- Published: September 23, 2022
- Updated: September 23, 2022
- Level: Undergraduate
- Language: English
- Downloads: 43
Elements of Governance Reform
The Investor Protection Act and Public Company Accounting Reform were passed in 2002 in through a commonly Act named Sarbanes Oxley Act 2002 or SOX 2002. This act was formed in the wake of corporate scandal of Enron. The name of this was given as Sarbanes Oxley by collaborating surnames of two of its main sponsors, Senator Paul Sarbanes and Michael Oxley (Jackson, 2006, p. 7). Although main intention behind formulating this Act was initially to strengthen the obligations for competence and integrity for public traded companies, but it has substantial effect on both profit making companies and non-profit organizations. This act is the latest most effective regulatory reform intended to rectify major corporate misleads in future. Arthur Andersen LLP’s role in revolutionary scandal of Enron is reflected in one important part of SOX Act which standardized requirements to ensure independence of the auditors.

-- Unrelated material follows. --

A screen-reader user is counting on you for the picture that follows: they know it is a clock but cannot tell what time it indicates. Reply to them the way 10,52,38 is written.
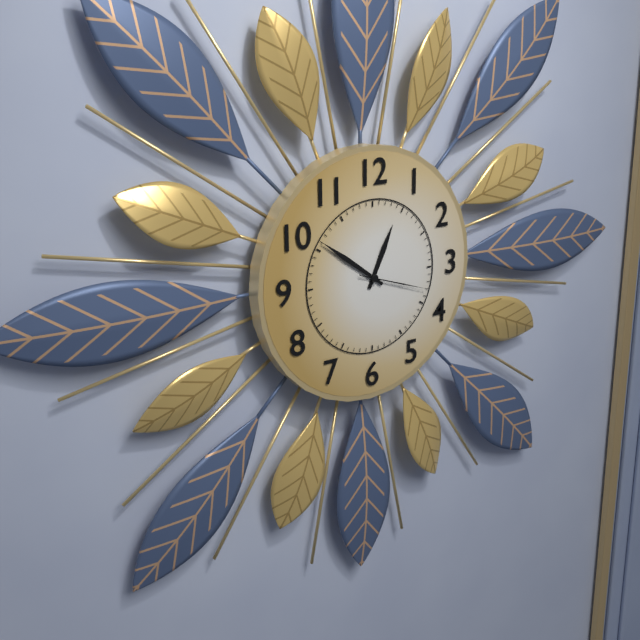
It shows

Major failure in accountability and disclosure of few leading nonprofit firms and penetrated media coverage of this failure by nonprofit organizations cast the nonprofit sector in an unethical and unfavorable light. This also damaged the integrity and trust of people across the world on the nonprofit organizations along with the benefit of the nonprofits organizations. Although most of the provisions of Sarbanes Oxley Act have currently been applied to only publicly traded companies but nonprofit organizations could benefit by adopting these provisions. Apart from this, voluntarily adhering to the Sarbanes Oxley Gold standards would generate more ability and credibility to appoint more efficient members in the boards of nonprofit organizations. This also can attract many potential fund donors, foundations and many other potential financial funding resources.
Strategic issues currently facing nonprofits, and the necessity for planning and implementing new ways of thinking and operating
The nonprofit sector that enjoyed light oversight and little regulations has now highly focused on the new demand of standardized corporate governance. If the nonprofit sector wishes to retain its higher extent of self regulation, the board and top management of the organizations need to put accountable effort to improve the organizations in terms of corporate governance and financial transparency. If the current situation does not improve the whole sector may comes down under unwanted regulations of government. Some attorneys general of states already criticized that additional SOCK provisions need to be applied to nonprofits. Therefore, in order to avoid further imposition of legal obligation on nonprofit, the organizations need to show public as well as government that it can efficiently regulate independent nonprofit governance (BoardSource, 2010, p. 168).
Sarban Oxley Act had dramatic effect on the nonprofit along with public companies. Today, there is rising pressure on the board of members to focus on clear nonprofit mission and activities need to target the mission of the organization. With a rising competition in this sector boar are striving to confidently justify empirical activities and achievements through positive outcomes from past activities. Therefore, the board, top management and staffs need to adopt transparent decision making processes and detailed financial and operating information need to available to the government as well as other organizational stakeholders. Higher attention to the accuracy and completeness of detailed operations and financials of the organization has become most important and highly focused part of corporate governance of the nonprofit organizations.
References
BoardSource. 2010. The Handbook of Nonprofit Governance. John Wiley & Sons.
Jackson, P. M. 2006. Sarbanes-Oxley for Nonprofit Boards: A New Governance Paradigm. John Wiley & Sons.